As explained in Rasch’s Landlord and Tenant, Including Summary Proceedings, section 43:40 [5th ed. 2018], entitled Waiver of Right to Interpose Counterclaim, “the primary purpose of the summary proceeding statutes is the speedy and inexpensive determination of landlord-tenant controversies, even where there may be some minimal delay inherent in the trial of a counterclaim, where it is so intertwined with a defense so as to be part and parcel thereof, the court should entertain the counterclaim, exercising its discretion to expedite disposition of the entire controversy, avoid multiplicity of other lawsuits between the parties to accomplish the same result, do speedy justice for all, and eliminate greater delay and expense” [internal citations omitted].

Moreover, in Ring v. Arts Intern., Inc., (7 Misc 3d 869, 880 [Civ Ct 2004]), the court found that:
“[a] principal example of a counterclaim within this exception in a commercial nonpayment proceeding is [a] counterclaim of actual or constructive eviction, to offset the obligation to pay rent, because the claim is inextricably entwined with the nonpayment of rent. (Johnson v. Cabrera, 246 AD2d 578, 579 [2d Dept 1998].)”

In discussing a partial constructive eviction, the Court of Appeals in Eastside Exhibition Corp. v. 210 E. 86th St. Corp., (18 NY3d 617, 622 [2012]), stated that:

 “[i]t is well settled that the withholding of the entire amount of rent is the proper remedy when there has been a partial eviction by a landlord (see Fifth Ave. Bldg. Co. v.
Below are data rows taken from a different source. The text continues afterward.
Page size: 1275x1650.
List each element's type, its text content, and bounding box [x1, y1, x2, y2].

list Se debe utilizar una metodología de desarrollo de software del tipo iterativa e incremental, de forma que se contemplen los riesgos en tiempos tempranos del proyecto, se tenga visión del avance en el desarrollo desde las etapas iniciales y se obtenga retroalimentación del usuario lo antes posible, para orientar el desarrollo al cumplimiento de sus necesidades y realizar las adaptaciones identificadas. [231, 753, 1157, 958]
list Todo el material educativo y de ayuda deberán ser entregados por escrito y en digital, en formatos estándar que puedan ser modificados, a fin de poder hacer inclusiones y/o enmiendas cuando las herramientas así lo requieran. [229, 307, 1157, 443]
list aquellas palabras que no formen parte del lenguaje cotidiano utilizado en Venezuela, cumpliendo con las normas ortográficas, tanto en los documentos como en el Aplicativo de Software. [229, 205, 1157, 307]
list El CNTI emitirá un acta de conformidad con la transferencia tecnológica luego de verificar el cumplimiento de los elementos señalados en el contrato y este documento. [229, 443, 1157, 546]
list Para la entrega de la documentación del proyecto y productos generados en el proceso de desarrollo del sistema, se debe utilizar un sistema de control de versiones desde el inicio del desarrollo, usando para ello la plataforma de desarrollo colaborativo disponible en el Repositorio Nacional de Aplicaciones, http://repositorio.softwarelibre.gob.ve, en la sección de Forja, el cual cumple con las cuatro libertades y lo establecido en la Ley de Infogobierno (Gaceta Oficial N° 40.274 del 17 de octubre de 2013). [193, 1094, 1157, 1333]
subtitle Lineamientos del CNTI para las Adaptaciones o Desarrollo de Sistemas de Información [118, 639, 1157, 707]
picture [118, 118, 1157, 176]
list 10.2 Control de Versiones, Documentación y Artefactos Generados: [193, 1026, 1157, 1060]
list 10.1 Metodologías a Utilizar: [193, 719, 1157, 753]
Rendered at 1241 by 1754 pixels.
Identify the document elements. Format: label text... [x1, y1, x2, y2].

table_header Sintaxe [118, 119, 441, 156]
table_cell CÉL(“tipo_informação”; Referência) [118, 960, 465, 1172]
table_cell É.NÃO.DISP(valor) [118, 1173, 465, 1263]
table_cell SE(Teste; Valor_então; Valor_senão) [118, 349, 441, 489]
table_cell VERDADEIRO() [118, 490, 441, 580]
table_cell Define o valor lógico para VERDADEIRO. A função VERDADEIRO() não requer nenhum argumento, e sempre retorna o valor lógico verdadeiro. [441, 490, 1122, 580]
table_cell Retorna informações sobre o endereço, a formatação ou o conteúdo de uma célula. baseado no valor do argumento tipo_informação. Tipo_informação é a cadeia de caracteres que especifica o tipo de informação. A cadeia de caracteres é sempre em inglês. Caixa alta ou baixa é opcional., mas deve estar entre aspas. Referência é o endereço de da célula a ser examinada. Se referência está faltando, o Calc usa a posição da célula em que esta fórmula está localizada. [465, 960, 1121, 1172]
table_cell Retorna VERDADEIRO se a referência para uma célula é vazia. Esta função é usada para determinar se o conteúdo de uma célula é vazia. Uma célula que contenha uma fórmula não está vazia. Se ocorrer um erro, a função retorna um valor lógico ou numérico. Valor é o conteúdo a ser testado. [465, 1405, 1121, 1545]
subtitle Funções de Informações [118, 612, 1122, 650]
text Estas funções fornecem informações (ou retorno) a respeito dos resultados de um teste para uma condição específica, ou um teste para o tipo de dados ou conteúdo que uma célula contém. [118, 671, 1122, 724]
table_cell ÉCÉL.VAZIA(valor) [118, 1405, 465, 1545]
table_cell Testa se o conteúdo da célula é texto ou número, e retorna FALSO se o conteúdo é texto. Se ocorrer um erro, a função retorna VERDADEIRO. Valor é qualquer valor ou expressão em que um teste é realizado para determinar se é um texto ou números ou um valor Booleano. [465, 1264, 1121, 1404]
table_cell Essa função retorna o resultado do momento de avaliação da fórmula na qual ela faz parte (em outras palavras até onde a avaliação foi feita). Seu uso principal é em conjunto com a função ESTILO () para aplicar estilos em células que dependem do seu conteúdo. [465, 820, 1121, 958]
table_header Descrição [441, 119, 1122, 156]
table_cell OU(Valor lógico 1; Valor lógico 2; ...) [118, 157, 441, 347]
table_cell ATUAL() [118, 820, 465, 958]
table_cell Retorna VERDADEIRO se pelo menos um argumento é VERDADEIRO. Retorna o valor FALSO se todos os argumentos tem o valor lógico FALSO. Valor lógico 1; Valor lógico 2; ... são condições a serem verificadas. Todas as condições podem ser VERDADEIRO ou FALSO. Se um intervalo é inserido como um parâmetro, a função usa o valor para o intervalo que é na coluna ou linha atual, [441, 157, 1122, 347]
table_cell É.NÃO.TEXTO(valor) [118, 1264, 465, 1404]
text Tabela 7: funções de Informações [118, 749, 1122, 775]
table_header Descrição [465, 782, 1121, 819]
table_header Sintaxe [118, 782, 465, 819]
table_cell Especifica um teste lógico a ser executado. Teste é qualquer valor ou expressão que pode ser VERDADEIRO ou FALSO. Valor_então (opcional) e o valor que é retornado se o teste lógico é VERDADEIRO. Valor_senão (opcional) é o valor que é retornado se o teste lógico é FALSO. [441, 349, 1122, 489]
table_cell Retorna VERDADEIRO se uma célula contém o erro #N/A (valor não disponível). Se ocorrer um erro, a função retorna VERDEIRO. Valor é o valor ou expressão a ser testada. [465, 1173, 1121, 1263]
Kernochan, 221 N.Y. 370, 372-373, 117 N.E. 579 [1917] [‘Eviction…suspends the obligation of payment…because it involves a failure of the consideration for which rent is paid…If such an eviction, though partial only, is the act of the landlord, it suspends the entire rent because the landlord is not permitted to apportion his own wrong’]). ‘The reason of the rule is, that the tenant has been deprived of the enjoyment of the demised premises by the wrongful act of the landlord; and thus the consideration of his agreement to pay rent has failed’ (Edgerton v. Page, 20 N.Y. 281, 284 [1859]). This is true even if a tenant remains in possession of the premises (see Barash, 26 N.Y.2d at 83, 308 N.Y.S.2d 649, 256 N.E.2d 707).”

In light of the parties’ stipulation of settlement and respondent’s allegations regarding an alleged partial eviction, the court finds that respondent’s counterclaim is “inextricably intertwined,” such that it warrants consideration by the court herein. Accordingly, based upon the foregoing, petitioner’s motion to dismiss respondent’s counterclaim is denied.